— Begin Record set —

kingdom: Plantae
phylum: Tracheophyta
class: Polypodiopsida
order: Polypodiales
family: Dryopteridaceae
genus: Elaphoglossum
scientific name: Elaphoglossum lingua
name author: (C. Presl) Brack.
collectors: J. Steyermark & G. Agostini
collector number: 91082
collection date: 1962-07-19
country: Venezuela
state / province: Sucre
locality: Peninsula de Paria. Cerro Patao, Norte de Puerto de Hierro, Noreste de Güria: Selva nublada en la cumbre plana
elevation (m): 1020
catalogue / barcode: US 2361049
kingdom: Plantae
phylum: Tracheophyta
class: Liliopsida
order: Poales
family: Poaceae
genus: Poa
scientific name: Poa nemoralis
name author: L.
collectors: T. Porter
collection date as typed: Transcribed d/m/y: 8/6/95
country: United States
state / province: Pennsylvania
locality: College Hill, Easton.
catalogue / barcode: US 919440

— End Record set —

_Challenge_:
Update every line of the data above by changing "locality" to "site" and leaving the rest untouched.

_Worked solution_:
kingdom: Plantae
phylum: Tracheophyta
class: Polypodiopsida
order: Polypodiales
family: Dryopteridaceae
genus: Elaphoglossum
scientific name: Elaphoglossum lingua
name author: (C. Presl) Brack.
collectors: J. Steyermark & G. Agostini
collector number: 91082
collection date: 1962-07-19
country: Venezuela
state / province: Sucre
site: Peninsula de Paria. Cerro Patao, Norte de Puerto de Hierro, Noreste de Güria: Selva nublada en la cumbre plana
elevation (m): 1020
catalogue / barcode: US 2361049
kingdom: Plantae
phylum: Tracheophyta
class: Liliopsida
order: Poales
family: Poaceae
genus: Poa
scientific name: Poa nemoralis
name author: L.
collectors: T. Porter
collection date as typed: Transcribed d/m/y: 8/6/95
country: United States
state / province: Pennsylvania
site: College Hill, Easton.
catalogue / barcode: US 919440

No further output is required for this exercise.